Por Luciano Costa
Aprendizados decorrentes de investigações sobre um blecaute que atingiu praticamente todo o Brasil há duas semanas devem levar na prática a mudanças na operação do sistema elétrico, o que poderá exigir mais investimentos em linhas de transmissão e maior uso de termelétricas, disseram à Mover fontes especialistas no setor.
O apagão, em 15 de agosto, teve início com o desligamento de instalações de transmissão da Chesf, da Eletrobras (ELET3), mas a companhia e o Operador Nacional do Sistema Elétrico (ONS), que coordena as redes elétricas, disseram que esse acontecimento por si só não seria suficiente para levar à queda de quase 30% da carga do país registrada naquele dia.
Desde o incidente, o ONS passou a adotar uma postura mais cautelosa, que inclusive levou ao acionamento de mais usinas termelétricas na última semana, para garantir o abastecimento em momentos de pico, o que não era esperado. Ainda de acordo com as fontes, a manutenção de uma operação nesses moldes poderá eventualmente favorecer empresas com usinas térmicas, como a Eneva (ENEV3).
Na última semana, por exemplo, uma usina da Eneva foi acionada inesperadamente para atender à maior demanda impulsionada pelo clima quente. "Às vezes fecha uma porta e abre uma janela", disse uma das fontes, sobre as oportunidades para geradores termelétricos.
"Esse blecaute vai trazer uma revolução no sistema", disse à Mover uma segunda fonte, que acompanha os trabalhos de elaboração do chamado Relatório de Acompanhamento de Perturbação, a cargo do ONS.
Entre as possíveis consequências, estão investimentos maiores em novas linhas de transmissão e na renovação de equipamentos antigos que ainda estão em operação no sistema, o que pode em tese gerar potenciais negócios para empresas como Eletrobras e Cteep (TRPL4). Procurado, o ONS não respondeu a pedidos de comentário.

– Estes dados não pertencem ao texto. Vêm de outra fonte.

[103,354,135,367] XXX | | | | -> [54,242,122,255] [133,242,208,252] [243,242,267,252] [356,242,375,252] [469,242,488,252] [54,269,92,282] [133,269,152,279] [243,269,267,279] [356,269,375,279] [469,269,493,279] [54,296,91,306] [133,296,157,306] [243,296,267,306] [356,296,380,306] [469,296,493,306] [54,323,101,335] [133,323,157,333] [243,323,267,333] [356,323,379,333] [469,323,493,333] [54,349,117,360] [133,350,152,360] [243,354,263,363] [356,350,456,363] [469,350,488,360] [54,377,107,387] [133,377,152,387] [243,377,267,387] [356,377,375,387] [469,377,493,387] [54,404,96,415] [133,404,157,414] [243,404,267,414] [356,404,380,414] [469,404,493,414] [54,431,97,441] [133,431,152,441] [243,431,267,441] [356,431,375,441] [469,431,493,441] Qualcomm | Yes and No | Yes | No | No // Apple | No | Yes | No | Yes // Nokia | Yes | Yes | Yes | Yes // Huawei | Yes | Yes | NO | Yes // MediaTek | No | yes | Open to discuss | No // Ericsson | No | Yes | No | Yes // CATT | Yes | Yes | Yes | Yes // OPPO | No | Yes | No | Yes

As suspeitas, por enquanto, são de que a grande expansão da geração eólica e solar tornou o sistema elétrico mais complexo, o que deixou a rede mais frágil e suscetível a problemas maiores no caso de falhas de equipamentos como sistemas de proteção, disseram as fontes que acompanham as investigações.
"Esse relatório sobre o blecaute será talvez um dos mais complicados da história desses incidentes no Brasil", disse uma das fontes. "Técnicos do ONS estão trabalhando 24 horas, sete dias por semana, em rodízio de pessoal, analisando mais de três mil oscilogramas de todas as usinas, todas as subestações, todas as linhas, para chegar às conclusões sobre o que houve".
Depois de prontas as análises, o ONS e autoridades deverão se debruçar sobre eventuais medidas para evitar novas ocorrências. "Para contornar isso, teria que reforçar o sistema de transmissão, ter maior redundância no sistema. Provavelmente o relatório vai mostrar isso, porque não era para uma falha em uma linha simples ter desencadeado um problema daquela natureza", explicou uma das fontes.
Por enquanto, as apurações não mostram indícios de que o blecaute esteja associado a algum tipo de sabotagem ou atuação dolosa de alguma pessoa ou empresa, disse uma das fontes. Sindicatos de trabalhadores da Eletrobras têm tentado associar o apagão à redução de investimentos depois da privatização, o que a companhia nega, dizendo que a linha de transmissão associada ao incidente estava com a manutenção em dia.
"Dificilmente você vai achar um culpado. Você vai achar vários culpados. É como um acidente de avião, que não acontece por uma única razão. Ele começa com uma razão e depois vão acontecendo outros subproblemas. Tudo indica que tivemos um blecaute em cima de blecaute", explicou uma das fontes.